On the second ground of annulment based on the violation of due process (in French Principe de la contradiction) (Article 1520-4 of the Code of Civil Procedure):

GM argues that the order for the release of the amounts and actions in receivership implies that the arbitral tribunal implicitly decided that the damage resulting from the reserved claims was not likely to materialise or that it was not likely to materialise within the contractual timeframe, or that, for any other reason of fact or law, it was not compensable, even though none of these issues were discussed during the arbitration.
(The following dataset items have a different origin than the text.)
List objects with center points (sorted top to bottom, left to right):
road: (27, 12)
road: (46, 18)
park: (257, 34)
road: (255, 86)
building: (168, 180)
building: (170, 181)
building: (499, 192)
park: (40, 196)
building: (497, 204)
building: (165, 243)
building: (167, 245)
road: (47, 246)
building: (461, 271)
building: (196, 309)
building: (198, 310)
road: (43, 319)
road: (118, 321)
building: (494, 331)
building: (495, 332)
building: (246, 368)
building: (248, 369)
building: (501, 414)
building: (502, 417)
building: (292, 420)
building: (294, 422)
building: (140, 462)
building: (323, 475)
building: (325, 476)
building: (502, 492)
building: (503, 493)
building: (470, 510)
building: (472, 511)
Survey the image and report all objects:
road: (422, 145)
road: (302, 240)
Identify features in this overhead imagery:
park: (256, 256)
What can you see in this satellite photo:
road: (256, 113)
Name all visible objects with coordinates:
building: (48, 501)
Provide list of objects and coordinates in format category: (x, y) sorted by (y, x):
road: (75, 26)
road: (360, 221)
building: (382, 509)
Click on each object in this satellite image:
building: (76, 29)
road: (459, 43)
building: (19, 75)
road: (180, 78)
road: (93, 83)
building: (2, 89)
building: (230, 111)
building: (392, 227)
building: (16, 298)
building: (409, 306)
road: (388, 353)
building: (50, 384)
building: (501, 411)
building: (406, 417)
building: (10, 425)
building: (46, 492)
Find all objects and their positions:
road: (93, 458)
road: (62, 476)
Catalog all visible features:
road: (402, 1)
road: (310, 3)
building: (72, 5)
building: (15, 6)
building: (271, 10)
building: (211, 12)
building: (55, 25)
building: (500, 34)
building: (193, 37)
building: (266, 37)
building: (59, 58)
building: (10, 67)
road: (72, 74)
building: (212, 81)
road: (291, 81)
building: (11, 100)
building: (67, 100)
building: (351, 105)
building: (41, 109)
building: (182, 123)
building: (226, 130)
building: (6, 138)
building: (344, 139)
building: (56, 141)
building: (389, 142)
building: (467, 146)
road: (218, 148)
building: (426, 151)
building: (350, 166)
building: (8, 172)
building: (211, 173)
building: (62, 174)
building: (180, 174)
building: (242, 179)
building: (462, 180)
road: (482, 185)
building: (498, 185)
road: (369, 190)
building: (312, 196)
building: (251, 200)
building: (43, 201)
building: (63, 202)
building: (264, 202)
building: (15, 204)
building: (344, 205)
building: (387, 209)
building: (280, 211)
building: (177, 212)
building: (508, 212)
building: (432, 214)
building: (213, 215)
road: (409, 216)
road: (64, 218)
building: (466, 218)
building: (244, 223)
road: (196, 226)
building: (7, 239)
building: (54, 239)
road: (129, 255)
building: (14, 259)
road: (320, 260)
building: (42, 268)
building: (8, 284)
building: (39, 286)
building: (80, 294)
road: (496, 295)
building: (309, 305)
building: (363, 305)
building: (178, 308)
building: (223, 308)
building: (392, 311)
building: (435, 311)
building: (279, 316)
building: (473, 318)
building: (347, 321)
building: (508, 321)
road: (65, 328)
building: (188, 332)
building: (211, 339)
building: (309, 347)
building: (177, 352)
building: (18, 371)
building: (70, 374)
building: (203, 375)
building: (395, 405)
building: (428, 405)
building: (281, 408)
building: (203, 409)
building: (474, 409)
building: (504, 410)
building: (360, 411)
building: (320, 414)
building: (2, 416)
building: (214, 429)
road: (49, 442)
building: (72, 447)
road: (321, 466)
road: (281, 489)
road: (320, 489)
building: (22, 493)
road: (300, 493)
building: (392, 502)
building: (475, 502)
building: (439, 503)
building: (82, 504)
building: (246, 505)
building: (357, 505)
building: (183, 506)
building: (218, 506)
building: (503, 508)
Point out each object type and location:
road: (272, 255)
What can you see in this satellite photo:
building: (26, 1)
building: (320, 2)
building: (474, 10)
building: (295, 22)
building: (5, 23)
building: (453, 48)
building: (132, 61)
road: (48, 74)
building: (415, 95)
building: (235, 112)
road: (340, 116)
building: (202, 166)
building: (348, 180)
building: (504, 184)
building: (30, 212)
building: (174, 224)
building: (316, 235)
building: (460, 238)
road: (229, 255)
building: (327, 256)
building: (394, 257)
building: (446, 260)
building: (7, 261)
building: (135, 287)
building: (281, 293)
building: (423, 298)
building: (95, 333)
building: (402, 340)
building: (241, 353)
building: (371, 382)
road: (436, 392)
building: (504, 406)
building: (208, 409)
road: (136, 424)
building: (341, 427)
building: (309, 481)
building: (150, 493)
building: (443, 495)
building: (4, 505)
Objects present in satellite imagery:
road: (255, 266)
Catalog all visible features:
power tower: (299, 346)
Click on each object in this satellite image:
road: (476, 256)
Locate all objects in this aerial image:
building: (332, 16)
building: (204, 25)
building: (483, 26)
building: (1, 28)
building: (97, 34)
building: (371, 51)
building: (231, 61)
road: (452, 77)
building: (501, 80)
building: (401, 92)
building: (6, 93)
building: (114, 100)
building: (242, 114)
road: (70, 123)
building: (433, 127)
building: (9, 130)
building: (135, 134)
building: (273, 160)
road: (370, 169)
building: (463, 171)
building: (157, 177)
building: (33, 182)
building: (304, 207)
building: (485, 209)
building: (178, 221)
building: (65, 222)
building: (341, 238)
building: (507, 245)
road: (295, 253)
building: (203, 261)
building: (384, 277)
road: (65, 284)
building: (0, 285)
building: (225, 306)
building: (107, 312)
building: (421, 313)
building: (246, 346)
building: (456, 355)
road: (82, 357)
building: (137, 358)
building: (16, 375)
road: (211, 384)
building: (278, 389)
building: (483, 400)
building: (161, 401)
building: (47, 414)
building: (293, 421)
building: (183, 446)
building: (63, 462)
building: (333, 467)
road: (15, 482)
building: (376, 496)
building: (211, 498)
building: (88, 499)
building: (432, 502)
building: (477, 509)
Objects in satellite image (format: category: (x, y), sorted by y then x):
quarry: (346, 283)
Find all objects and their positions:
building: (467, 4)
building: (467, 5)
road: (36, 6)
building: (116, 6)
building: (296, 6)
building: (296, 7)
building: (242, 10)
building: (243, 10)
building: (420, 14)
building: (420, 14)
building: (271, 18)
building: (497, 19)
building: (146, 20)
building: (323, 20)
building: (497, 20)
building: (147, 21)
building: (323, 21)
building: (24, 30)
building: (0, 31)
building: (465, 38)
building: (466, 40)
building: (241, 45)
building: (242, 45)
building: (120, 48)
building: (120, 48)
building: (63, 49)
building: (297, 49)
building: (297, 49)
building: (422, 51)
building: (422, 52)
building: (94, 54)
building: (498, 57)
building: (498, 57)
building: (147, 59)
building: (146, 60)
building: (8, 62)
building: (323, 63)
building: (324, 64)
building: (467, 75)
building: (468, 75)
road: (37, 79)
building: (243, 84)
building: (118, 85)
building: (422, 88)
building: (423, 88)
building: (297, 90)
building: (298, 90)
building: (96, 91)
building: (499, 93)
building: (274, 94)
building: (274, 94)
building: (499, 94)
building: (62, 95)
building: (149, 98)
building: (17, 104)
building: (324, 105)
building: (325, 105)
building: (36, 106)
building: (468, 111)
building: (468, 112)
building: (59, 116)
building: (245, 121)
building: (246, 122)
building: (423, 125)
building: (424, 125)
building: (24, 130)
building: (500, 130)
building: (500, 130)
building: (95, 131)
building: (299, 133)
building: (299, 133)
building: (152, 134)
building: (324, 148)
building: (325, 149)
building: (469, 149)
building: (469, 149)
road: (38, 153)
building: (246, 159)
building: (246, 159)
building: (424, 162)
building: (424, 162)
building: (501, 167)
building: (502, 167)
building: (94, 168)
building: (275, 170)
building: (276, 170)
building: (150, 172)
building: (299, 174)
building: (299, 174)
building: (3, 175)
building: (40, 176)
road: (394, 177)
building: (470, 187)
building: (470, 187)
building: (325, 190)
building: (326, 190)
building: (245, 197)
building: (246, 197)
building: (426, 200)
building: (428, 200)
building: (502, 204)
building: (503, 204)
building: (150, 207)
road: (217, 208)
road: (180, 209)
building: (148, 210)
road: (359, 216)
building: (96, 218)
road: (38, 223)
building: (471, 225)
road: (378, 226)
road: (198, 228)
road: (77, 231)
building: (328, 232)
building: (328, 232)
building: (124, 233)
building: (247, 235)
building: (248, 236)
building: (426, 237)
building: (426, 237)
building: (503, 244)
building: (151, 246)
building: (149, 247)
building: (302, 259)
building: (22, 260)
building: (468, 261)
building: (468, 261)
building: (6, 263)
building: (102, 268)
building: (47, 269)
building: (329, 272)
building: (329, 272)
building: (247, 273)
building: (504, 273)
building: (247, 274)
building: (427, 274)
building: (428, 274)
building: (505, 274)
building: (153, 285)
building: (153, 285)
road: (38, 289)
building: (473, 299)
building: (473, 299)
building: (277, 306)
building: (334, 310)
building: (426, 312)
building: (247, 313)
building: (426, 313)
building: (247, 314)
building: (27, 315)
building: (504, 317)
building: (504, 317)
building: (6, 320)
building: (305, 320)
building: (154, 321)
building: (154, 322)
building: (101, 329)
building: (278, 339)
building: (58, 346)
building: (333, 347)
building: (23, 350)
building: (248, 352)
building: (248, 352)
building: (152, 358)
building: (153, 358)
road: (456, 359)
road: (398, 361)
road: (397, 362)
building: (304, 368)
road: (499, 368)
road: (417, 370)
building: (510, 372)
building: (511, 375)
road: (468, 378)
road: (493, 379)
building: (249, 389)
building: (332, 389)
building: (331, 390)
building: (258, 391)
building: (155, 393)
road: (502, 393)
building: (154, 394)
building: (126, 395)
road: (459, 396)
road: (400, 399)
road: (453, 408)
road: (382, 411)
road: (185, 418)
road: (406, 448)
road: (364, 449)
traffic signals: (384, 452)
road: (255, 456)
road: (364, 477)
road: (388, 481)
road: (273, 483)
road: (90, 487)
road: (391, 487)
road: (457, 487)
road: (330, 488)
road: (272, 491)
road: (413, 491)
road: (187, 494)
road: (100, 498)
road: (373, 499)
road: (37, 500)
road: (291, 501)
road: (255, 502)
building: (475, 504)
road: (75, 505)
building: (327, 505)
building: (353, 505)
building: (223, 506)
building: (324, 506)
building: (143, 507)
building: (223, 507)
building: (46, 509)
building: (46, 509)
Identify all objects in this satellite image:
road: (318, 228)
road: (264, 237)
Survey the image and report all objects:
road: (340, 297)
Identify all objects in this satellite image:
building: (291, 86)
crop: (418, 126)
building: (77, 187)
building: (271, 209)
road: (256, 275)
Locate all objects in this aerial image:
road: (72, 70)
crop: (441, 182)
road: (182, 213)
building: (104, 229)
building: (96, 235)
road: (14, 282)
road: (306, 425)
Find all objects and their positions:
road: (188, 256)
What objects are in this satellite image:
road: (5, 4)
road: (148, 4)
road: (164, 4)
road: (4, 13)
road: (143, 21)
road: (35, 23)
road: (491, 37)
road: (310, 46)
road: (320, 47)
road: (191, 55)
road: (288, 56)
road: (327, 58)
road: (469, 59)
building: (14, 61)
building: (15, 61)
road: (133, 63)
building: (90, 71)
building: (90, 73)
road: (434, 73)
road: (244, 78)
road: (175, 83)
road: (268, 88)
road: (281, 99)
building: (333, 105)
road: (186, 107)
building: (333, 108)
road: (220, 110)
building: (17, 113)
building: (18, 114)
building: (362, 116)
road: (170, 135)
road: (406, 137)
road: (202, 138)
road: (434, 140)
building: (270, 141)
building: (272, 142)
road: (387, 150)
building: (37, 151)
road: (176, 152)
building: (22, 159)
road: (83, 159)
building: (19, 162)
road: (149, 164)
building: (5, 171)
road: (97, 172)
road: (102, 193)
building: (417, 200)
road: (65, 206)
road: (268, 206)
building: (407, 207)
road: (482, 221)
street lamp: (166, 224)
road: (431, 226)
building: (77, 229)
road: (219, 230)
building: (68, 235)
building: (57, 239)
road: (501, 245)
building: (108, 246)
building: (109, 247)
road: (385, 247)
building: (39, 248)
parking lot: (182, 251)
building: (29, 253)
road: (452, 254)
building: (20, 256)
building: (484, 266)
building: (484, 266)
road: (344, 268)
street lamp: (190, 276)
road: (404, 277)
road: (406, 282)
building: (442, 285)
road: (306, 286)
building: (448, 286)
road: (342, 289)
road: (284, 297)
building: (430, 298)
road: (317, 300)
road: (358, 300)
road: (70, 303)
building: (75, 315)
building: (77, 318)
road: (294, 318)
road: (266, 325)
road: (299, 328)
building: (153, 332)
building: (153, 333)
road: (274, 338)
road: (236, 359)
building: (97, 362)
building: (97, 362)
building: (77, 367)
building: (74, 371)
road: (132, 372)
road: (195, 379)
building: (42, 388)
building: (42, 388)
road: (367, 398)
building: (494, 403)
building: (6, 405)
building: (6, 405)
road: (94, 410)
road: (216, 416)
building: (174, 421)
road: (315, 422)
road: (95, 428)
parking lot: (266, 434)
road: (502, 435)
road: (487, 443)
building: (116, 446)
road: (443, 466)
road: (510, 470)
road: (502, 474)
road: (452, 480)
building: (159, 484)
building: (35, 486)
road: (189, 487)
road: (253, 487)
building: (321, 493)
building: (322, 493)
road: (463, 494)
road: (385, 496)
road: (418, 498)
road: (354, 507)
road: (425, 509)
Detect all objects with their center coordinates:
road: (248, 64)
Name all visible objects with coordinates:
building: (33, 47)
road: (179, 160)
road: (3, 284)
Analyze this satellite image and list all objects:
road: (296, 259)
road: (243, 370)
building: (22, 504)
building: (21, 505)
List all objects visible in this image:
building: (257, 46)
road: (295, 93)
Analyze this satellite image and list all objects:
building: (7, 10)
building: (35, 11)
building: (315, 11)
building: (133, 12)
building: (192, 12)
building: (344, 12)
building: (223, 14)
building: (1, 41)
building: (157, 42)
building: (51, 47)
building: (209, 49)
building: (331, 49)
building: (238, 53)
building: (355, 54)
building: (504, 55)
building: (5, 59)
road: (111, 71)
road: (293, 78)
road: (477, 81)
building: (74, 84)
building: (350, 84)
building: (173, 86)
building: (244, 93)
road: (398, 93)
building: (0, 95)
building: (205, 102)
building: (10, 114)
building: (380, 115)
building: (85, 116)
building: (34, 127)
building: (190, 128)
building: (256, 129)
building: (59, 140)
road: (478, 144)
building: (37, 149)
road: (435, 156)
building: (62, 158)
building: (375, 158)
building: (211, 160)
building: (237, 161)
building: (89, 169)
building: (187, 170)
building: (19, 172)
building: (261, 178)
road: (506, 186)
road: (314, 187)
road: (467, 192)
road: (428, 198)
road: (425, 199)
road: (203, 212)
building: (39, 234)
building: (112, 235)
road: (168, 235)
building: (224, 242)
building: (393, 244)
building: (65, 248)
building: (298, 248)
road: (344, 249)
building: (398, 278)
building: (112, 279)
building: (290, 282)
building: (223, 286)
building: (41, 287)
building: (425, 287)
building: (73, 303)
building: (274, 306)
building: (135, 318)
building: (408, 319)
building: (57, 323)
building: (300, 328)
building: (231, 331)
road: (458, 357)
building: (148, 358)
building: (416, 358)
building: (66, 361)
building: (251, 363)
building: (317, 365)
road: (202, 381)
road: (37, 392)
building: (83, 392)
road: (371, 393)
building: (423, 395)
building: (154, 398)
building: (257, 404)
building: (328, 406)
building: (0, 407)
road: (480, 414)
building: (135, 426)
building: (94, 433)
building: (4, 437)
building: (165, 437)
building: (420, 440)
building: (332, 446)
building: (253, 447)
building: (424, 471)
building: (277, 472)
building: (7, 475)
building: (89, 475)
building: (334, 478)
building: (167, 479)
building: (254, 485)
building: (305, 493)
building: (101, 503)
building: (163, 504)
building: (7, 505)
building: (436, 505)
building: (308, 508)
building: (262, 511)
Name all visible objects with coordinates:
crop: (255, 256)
Considering that due process (in French Principe de la contradiction) requires that the parties should have been able to make known their claims of fact and law and to discuss those of their opposing party in such a way that nothing that was used as a basis for the arbitrators’ decision escaped their contradictory debate;

Considering that DAEWOO expressly argued, as is apparent from the wording of the award (§ 783), that its obligation to pay compensation was limited to “damages” which are “accepted or suffered” and which were notified to it before the sixth anniversary of the closing date. DAEWOO inferred from this that it was not obliged to bear any future costs, expenses or losses in the present arbitration and that it was therefore appropriate to return to it the sums and values sequestered in excess of the amounts awarded by the award;

Considering that, in requesting the return of the balance of the sums and values in the escrow account and the pledge account, which were consistently held to constitute the limit of its obligation, DAEWOO necessarily brought into the debate the question of the compensatory nature of future losses. GM cannot complain that it refused to discuss a point that was included in the missions of arbitrators;

Considering that the ground of violation of due process (in French Principe de la contradiction) shall therefore be dismmised;

Considering that the GM companies, which succumb, cannot benefit from the provisions of article 700 of the Code of Civil Procedure; that they will be ordered on this basis to pay DAEWOO the sum of 100,000 euros;

FOR THESE REASONS:

Dismisses the action for partial annulment of the award rendered between the parties on 30 March 2012.

Orders GM KOREA COMPANY and GENERAL MOTORS COMPANY to pay the costs.

Orders GM KOREA COMPANY and GENERAL MOTORS COMPANY to pay DAEWOO B CO. LTD the sum of EUR 100,000 pursuant to article 700 of the Code of Civil Procedure.